6. De slotsom is dat bestreden besluit II in rechte stand kan houden, zodat het beroep, voor zover daartegen gericht, ongegrond moet worden verklaard.
7. De rechtbank ziet aanleiding tot een proceskostenveroordeling van € 437,- voor zover het betreft het door eiseres ingediende beroepschrift tegen bestreden besluit I.
Beslissing
De rechtbank:
- verklaart het beroep voor zover gericht tegen bestreden besluit I niet-ontvankelijk;
- verklaart het beroep voor zover gericht tegen bestreden besluit II ongegrond;
- veroordeelt verweerder in de proceskosten tot een bedrag van € 437,-, te betalen aan eiseres.
Deze uitspraak is gedaan door mr. T. Damsteegt, voorzitter, en mr. D. Haan en
mr. J.D.M. Nouwen, leden, in aanwezigheid van mr. B.M. van der Kuil, griffier.

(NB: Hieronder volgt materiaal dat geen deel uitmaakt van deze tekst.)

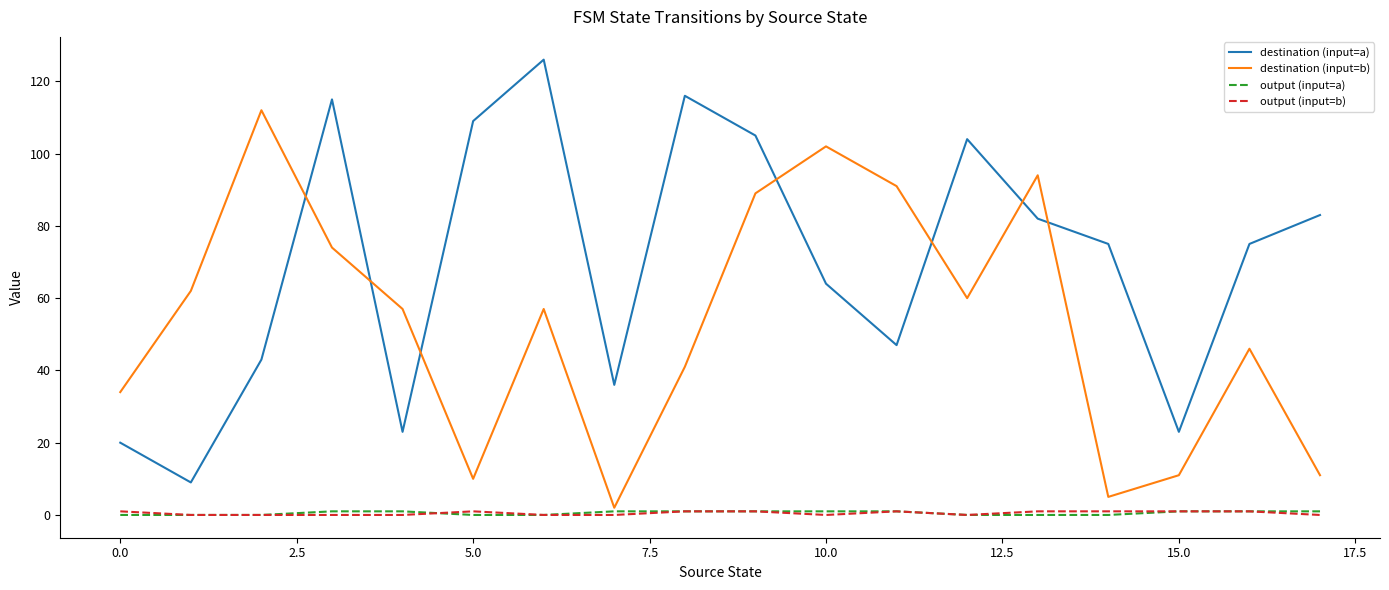

What is the maximum value for output (input=b)?

1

De beslissing is in het openbaar uitgesproken op 4 oktober 2012.
griffier voorzitter
Afschrift verzonden aan partijen op:
Rechtsmiddel
Tegen deze uitspraak kan binnen zes weken na de dag van verzending daarvan hoger beroep worden ingesteld bij de Afdeling bestuursrechtspraak van de Raad van State.